## [ASSIGNED TASK]
Write out every line of the items below, copying each one without any change.

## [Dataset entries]
-----

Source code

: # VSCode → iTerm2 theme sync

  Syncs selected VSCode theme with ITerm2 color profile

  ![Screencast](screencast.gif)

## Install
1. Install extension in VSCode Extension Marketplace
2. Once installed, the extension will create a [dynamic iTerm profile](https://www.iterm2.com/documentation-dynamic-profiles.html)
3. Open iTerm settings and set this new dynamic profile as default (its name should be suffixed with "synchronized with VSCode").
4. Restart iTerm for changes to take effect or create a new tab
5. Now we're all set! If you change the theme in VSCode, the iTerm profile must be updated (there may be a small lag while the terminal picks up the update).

-----

## [RESPONSE TO THIS EXERCISE]
Source code

: # VSCode → iTerm2 theme sync

  Syncs selected VSCode theme with ITerm2 color profile

  ![Screencast](screencast.gif)

## Install
1. Install extension in VSCode Extension Marketplace
2. Once installed, the extension will create a [dynamic iTerm profile](https://www.iterm2.com/documentation-dynamic-profiles.html)
3. Open iTerm settings and set this new dynamic profile as default (its name should be suffixed with "synchronized with VSCode").
4. Restart iTerm for changes to take effect or create a new tab
5. Now we're all set! If you change the theme in VSCode, the iTerm profile must be updated (there may be a small lag while the terminal picks up the update).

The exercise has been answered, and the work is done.